A través de este volumen de J. D. Hirsch descubrimos
que la pedagogía implantada en España con la LOGSE tiene su origen en los
Estados Unidos a principios del siglo XX. Hirsch acusa de ella a un tal Kilpatrick,
por encima de John Dewey, a quien se suele tener por padre del invento. Hirsch
la llama pedagogía romántica, con cierta razón, aunque quizá generalizando
demasiado. Se trataría de liberar al alumno de trabas para que pueda llegar a
aprender por sí mismo, construir sus propios aprendizajes, y todo eso
que seguro les suena.
El ensayo tiene una parte negativa y otra positiva. La
negativa se dedica a desmontar los principios fundantes de la pedagogía de
marras. Era hora de que alguien dijera que eso de aprender a aprender no
es más que un flatus vocis, aparte de un absurdo, porque si uno no sabe
aprender, ¿cómo va a aprender a aprender?, a no ser que haya que aprender a
aprender a aprender, y así hasta el infinito, si no es que a aprender a
aprender a aprender ya viene uno aprendido.

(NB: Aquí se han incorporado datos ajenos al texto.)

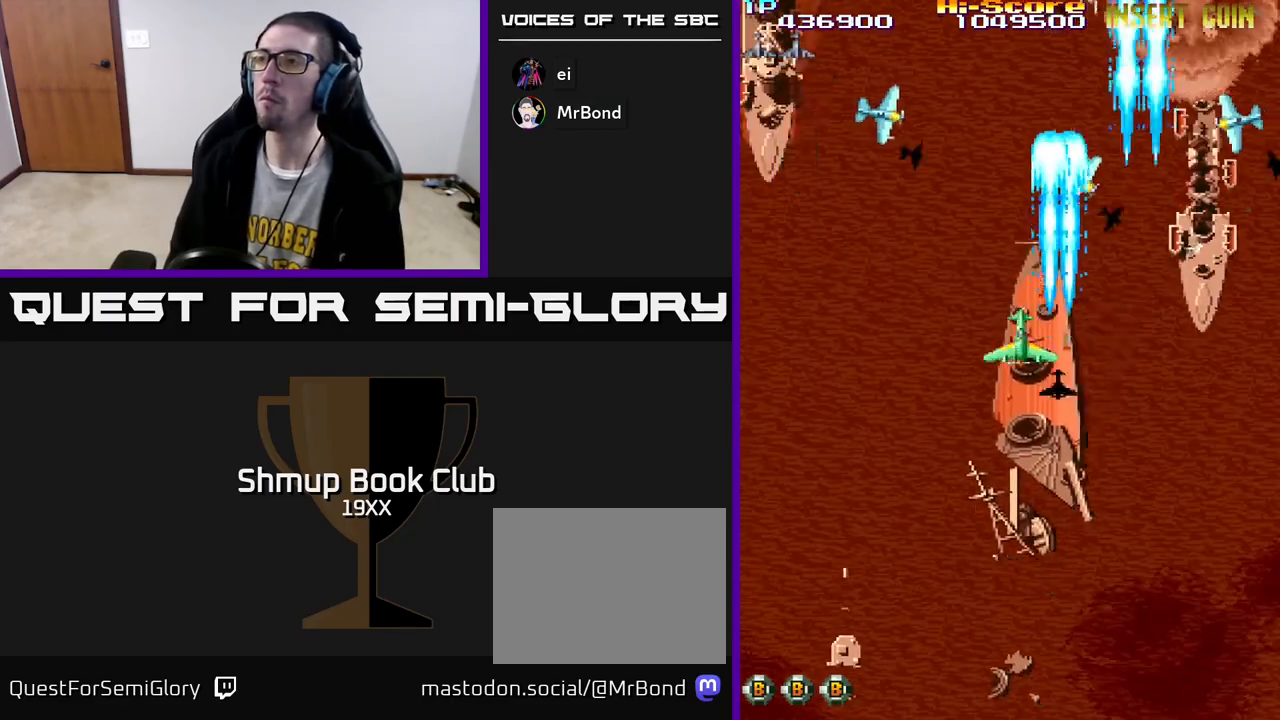
{"buttons": ["R2", "DPAD_LEFT"], "left_stick": "center", "right_stick": "center", "events": [[67, "DPAD_DOWN", "down"], [200, "DPAD_RIGHT", "up"], [300, "DPAD_DOWN", "up"], [300, "DPAD_RIGHT", "down"], [383, "DPAD_RIGHT", "up"], [417, "DPAD_LEFT", "down"]]}
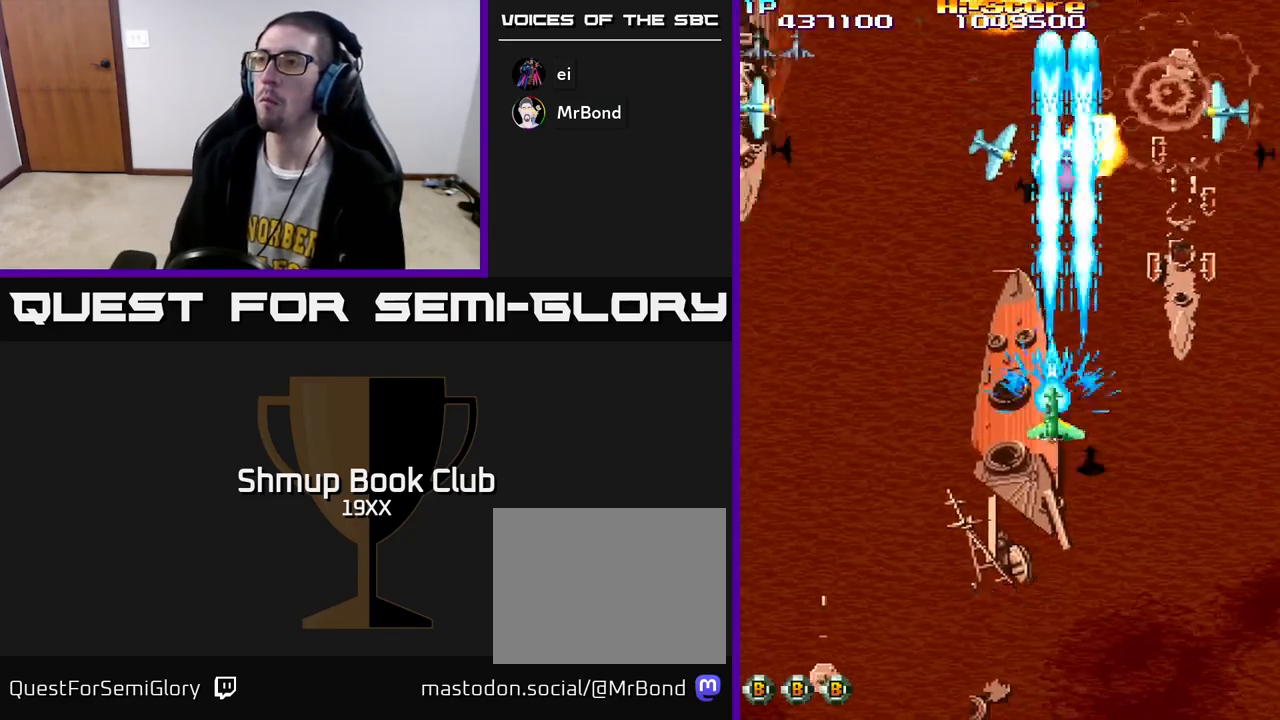
{"buttons": ["A", "R2", "DPAD_LEFT"], "left_stick": "center", "right_stick": "center", "events": [[83, "DPAD_UP", "down"], [233, "A", "down"], [267, "DPAD_UP", "up"]]}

La parte positiva es la recuperación de la enseñanza como
transmisión de conocimientos, que no se reduce a la pura memorieta, aunque esta
sea indispensable. Tal enseñanza va creando un capital intelectual
(concepto básico en la obra) que sirve al estudiante para ir realizando
posteriores aprendizajes y, de paso, a ejercer el espíritu crítico, del que
tanto hablan los pedagogos románticos: pues este, lógicamente, debe
ejercerse sobre algo, cosa que no se logra, por mucho que se pretenda,
cuando se han dejado las cabezas vacías.